Paranoia is good, at least when it comes to security. Even though it's theoretically impossible to break a 2048-bit RSA key before the heat death of the universe, it's more than likely that there is a highly creative and intelligent individual out there whose sole aim is to break it.

According to Bruce Schneier, "One of our fundamental design principles is that sooner or later, every system will be successfully attacked, probably in a completely unexpected way and with unexpected consequences.
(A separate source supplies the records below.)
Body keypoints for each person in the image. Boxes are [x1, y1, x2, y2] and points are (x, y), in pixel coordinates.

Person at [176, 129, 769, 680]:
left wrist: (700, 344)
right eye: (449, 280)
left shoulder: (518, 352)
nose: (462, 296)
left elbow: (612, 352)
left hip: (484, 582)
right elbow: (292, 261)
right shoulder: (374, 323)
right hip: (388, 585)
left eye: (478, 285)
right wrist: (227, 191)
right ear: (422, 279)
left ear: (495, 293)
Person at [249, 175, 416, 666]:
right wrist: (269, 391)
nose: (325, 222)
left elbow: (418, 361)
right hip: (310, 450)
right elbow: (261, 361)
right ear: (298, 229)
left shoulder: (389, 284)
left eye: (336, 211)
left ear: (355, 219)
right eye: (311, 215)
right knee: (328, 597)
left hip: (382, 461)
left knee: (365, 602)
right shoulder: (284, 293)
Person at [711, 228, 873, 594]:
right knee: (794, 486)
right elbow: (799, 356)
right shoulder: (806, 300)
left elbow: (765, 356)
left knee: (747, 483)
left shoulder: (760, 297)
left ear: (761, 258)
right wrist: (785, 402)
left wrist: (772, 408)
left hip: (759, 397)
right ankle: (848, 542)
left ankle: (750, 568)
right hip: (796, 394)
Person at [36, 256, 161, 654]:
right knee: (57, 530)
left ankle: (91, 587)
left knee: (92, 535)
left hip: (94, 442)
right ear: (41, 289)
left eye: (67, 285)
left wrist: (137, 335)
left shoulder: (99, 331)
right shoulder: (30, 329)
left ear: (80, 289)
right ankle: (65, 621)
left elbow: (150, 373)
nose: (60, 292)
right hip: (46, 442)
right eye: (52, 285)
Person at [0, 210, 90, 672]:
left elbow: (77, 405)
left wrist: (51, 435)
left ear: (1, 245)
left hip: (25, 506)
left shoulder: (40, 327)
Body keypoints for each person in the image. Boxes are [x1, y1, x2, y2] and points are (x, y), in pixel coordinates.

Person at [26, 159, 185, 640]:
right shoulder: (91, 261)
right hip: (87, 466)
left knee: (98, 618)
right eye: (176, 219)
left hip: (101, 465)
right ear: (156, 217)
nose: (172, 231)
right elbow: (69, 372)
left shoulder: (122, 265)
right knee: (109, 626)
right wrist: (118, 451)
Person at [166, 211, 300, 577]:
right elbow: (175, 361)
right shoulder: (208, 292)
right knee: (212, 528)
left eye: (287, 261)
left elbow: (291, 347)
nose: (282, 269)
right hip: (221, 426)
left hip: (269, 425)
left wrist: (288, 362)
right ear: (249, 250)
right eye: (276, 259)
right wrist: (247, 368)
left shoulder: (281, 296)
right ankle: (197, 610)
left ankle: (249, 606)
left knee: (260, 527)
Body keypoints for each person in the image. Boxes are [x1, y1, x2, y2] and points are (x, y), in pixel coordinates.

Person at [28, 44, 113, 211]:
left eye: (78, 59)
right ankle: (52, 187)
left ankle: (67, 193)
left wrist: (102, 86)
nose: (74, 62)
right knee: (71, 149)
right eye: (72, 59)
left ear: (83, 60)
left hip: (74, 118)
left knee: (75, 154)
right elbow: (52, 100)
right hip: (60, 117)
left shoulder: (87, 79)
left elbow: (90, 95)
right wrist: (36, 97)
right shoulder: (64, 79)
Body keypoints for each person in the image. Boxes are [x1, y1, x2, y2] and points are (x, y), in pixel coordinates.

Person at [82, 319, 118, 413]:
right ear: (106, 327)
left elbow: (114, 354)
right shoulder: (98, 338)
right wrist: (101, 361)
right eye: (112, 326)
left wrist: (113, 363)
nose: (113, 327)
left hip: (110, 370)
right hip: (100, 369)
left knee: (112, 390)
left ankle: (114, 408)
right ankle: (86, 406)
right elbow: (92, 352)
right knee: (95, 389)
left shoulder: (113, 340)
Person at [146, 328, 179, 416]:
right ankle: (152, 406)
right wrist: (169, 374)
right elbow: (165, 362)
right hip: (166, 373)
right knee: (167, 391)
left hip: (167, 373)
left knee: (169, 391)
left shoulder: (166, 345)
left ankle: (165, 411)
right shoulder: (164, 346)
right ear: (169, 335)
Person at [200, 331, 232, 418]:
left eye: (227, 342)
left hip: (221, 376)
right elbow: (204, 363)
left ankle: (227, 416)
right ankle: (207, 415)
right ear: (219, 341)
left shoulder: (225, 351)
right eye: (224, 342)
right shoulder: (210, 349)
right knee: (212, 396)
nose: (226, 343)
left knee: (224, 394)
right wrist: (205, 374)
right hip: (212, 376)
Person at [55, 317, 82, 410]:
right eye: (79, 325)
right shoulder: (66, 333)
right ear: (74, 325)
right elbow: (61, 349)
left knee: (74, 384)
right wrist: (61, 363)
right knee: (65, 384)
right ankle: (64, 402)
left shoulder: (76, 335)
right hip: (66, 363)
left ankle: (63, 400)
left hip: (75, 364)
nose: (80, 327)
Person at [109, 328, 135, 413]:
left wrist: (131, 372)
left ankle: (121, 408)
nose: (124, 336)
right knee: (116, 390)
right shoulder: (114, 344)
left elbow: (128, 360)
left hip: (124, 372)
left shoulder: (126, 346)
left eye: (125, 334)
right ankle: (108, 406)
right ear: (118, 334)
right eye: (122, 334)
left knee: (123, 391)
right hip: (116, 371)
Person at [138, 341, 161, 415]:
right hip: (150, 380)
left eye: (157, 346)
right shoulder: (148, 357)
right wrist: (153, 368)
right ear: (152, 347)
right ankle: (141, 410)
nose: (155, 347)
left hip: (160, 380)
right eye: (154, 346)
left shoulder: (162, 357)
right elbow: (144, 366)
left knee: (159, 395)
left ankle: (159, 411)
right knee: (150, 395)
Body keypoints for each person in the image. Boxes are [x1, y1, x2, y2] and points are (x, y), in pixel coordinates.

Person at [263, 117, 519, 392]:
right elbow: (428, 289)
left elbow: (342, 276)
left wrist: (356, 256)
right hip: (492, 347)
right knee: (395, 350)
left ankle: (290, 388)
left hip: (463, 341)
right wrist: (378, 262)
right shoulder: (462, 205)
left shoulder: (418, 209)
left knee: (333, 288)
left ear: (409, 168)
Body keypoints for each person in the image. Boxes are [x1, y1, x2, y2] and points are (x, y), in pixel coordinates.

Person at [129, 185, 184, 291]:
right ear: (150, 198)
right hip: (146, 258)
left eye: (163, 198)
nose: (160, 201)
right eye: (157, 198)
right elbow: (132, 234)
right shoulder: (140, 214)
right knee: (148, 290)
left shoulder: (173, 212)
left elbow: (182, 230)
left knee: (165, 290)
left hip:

It is important to be able to detect such an attack and then to contain the attack to ensure it does minimal damage."

Don't let cryptography give you a false sense of security. If you're conscientious about all aspects of security, you'll probably be fine, but I emphasize the word probably. Protect your information as you would protect valuable jewels. If you have highly sensitive information, put it on a system that isn't connected to the network and can only be physically accessed with proper authority or with the skill required by the characters in Mission Impossible.

It is especially not advised to trust your life to your cryptosystem, as Mary Queen of Scots so tragically learned. Her cipher gave her such a false sense of security that she uttered indiscreet information, thinking that she would be protected by the code. Instead, her cipher was broken and used to implicate her in an act of treason, punishable by hanging. Don't get hanged by a false sense of security.